ASSIGNMENT A:
Answer the following from the Q baby names article:
(i) What does the Latin name Quintus mean?
(ii) In which Shakespeare play is Quintus the name of Titus's son?
(iii) Which two ancient Roman names are described as trendy?
ASSIGNMENT B:
According to the Q baby names article, why can babies whose names begin with Q claim an initial they will share with very few others?
ASSIGNMENT C:
Retype the stretch of the Q baby names article from "Q Baby Names" through "name as well.".

SOURCE EXTRACT:

────────────────

Q Baby Names Have a High ‘Q’ Quotient
If the letter ‘Q’ was a TV performer, it would get a very high Q-rating, if only for its quirky charm. Babies with names beginning with the least used letter of the alphabet can automatically claim a unique, attention-grabbing initial which they’ll have to share with very few others, and the same will probably be true of their name as well.
The original, core group of Q names stems from the Latin Quintus, which means fifth. Quintus has a considerable literary history: Quintus Ennius was one of the earliest Roman poets, Quintus was the name of Titus‘s son in Shakespeare‘s Titus Andronicus, and Quintus Slide was a comical character in Anthony Trollope’s Palliser novels. It could fit right in with other trendy ancient Roman names, like Atticus and Augustus. Descendants and offshoots of Quintus include Quinton, Quintin, Quentin, and Quincy, Quina, Quintina and Quintana.

────────────────

Stored data:
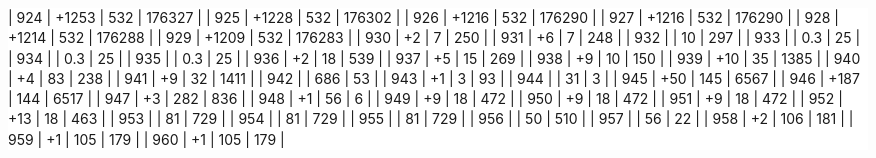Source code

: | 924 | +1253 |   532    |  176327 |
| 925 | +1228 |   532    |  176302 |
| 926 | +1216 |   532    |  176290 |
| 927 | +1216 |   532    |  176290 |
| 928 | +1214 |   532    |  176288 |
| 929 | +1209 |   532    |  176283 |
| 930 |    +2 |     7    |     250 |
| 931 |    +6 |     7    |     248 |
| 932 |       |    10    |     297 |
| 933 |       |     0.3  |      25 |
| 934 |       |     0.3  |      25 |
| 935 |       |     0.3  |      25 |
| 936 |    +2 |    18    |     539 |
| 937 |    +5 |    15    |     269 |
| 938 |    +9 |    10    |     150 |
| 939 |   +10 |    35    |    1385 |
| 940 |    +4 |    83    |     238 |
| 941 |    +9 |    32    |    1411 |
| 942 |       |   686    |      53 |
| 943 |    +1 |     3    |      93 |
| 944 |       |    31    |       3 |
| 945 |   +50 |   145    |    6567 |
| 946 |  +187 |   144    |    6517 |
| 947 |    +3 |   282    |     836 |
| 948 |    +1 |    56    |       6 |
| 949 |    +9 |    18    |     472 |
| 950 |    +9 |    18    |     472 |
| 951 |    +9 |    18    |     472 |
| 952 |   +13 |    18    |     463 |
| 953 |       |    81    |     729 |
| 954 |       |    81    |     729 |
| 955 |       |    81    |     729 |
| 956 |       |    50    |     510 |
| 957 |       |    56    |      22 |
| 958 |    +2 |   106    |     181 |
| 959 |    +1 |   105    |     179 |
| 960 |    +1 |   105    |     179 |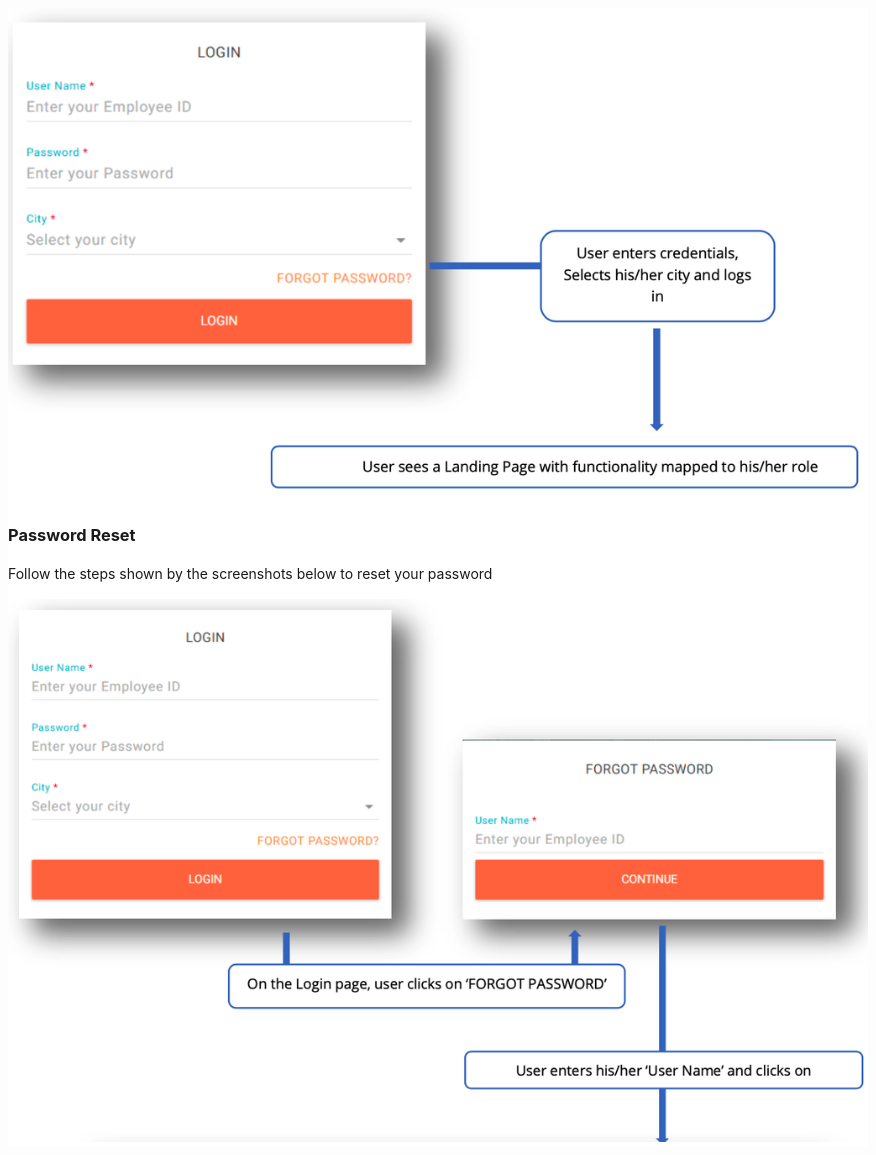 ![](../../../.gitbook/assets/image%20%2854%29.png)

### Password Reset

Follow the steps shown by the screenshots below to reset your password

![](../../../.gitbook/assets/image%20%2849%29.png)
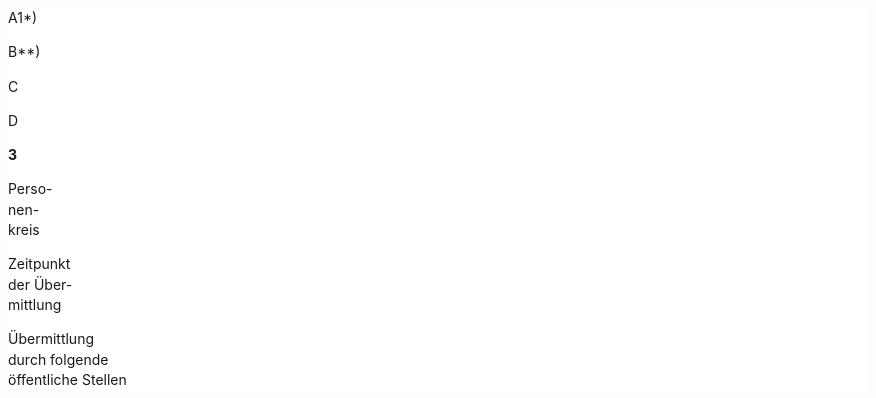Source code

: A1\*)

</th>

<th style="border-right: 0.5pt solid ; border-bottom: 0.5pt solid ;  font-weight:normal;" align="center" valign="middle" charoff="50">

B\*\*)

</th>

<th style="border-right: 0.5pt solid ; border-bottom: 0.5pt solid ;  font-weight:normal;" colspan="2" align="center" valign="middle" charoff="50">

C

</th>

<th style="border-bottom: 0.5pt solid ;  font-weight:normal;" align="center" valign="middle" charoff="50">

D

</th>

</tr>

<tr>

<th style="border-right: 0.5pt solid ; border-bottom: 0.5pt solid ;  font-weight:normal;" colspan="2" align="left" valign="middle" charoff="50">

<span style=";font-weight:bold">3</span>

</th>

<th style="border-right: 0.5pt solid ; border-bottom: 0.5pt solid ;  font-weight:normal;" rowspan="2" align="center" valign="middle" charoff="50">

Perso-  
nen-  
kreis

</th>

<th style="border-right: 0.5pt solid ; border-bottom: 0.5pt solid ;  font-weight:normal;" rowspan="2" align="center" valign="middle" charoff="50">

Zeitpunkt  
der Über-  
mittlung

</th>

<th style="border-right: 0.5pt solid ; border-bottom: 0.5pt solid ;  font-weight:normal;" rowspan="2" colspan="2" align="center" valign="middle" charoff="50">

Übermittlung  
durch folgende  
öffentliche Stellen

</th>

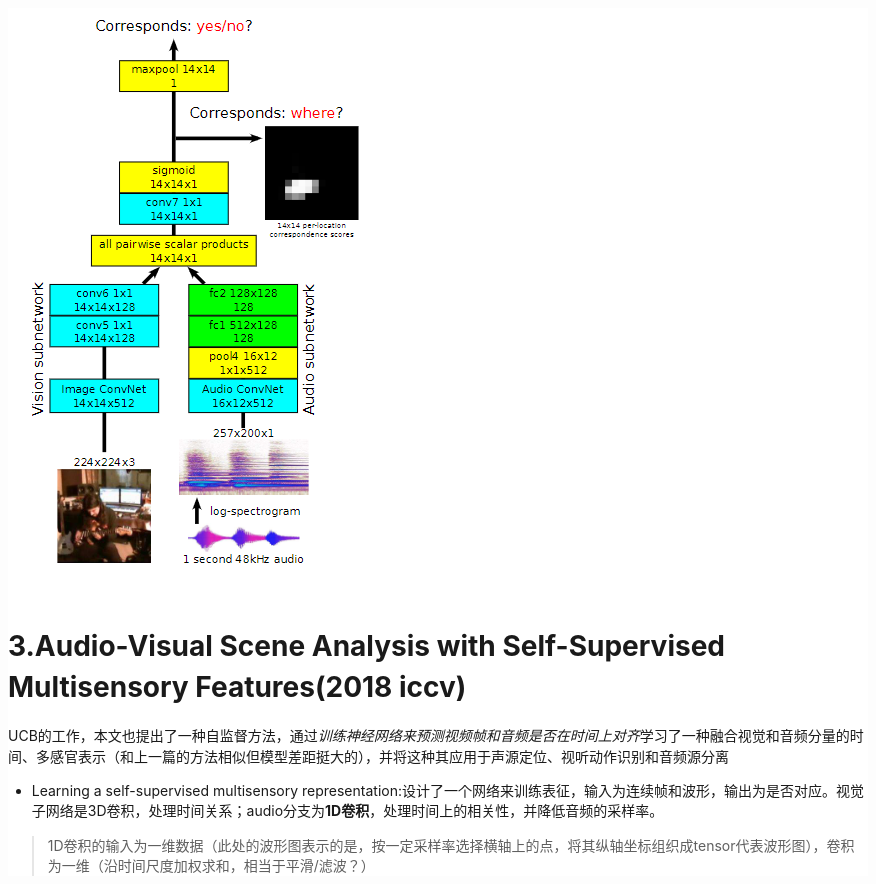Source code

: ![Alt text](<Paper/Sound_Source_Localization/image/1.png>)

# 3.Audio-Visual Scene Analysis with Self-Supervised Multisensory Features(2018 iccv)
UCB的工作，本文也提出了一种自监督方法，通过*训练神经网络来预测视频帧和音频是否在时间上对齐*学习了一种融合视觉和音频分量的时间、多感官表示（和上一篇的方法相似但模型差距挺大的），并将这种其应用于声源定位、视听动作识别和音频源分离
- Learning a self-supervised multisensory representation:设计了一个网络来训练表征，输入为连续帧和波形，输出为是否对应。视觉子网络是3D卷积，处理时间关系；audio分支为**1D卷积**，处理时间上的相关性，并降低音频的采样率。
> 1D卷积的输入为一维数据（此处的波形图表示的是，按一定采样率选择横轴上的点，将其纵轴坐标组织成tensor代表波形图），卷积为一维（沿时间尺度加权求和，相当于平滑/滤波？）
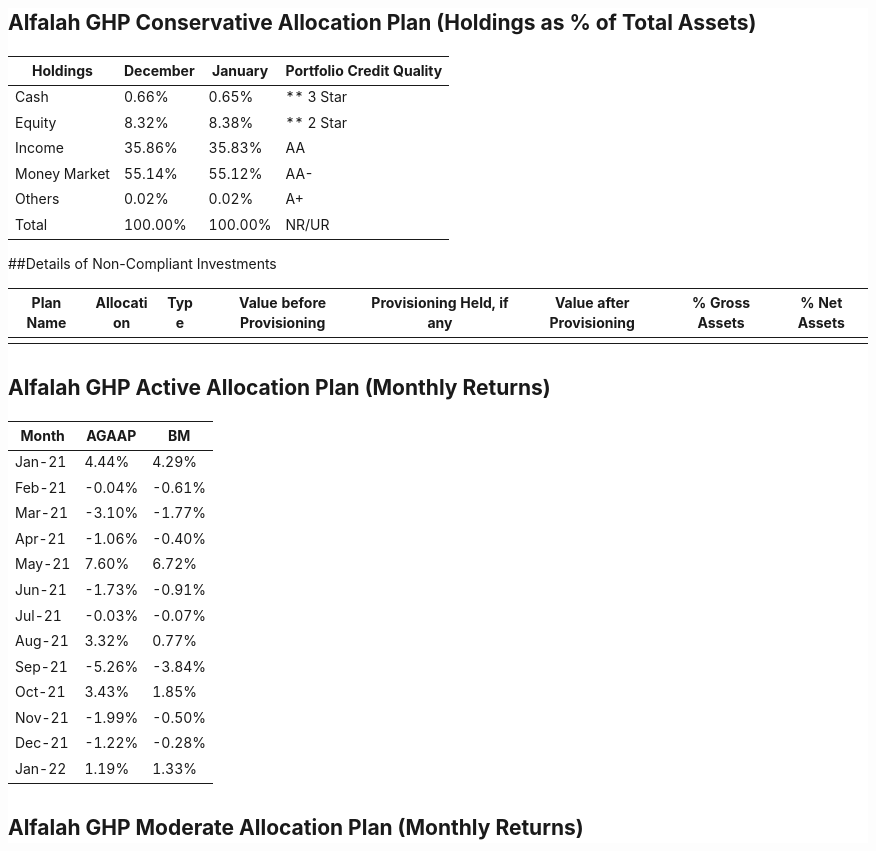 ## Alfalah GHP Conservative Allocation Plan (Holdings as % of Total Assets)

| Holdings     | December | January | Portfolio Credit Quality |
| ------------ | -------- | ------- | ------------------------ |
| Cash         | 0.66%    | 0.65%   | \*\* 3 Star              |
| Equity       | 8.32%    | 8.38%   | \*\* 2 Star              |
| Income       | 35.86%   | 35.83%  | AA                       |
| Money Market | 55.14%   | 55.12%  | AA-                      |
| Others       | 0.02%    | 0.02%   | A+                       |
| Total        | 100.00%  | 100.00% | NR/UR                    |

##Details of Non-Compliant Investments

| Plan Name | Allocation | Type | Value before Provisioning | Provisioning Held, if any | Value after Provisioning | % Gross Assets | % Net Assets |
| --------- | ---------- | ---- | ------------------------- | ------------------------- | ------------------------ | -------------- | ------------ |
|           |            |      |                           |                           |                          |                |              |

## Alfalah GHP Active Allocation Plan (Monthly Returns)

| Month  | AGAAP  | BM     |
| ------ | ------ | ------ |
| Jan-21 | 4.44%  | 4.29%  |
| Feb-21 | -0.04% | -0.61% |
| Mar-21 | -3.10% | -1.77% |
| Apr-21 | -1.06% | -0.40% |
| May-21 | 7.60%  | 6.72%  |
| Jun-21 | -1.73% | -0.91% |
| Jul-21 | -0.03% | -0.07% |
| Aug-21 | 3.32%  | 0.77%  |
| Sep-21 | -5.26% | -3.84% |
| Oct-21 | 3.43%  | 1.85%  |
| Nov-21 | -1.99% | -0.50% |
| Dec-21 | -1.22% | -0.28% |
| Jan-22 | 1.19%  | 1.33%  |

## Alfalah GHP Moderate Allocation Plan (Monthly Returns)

────────────────

RESULT A:
(i) Fifth.
(ii) Titus Andronicus.
(iii) Atticus and Augustus.

RESULT B:
Q is the least used letter of the alphabet. This gives such babies a unique, attention-grabbing initial that very few others will share.

RESULT C:
Q Baby Names Have a High ‘Q’ Quotient
If the letter ‘Q’ was a TV performer, it would get a very high Q-rating, if only for its quirky charm. Babies with names beginning with the least used letter of the alphabet can automatically claim a unique, attention-grabbing initial which they’ll have to share with very few others, and the same will probably be true of their name as well.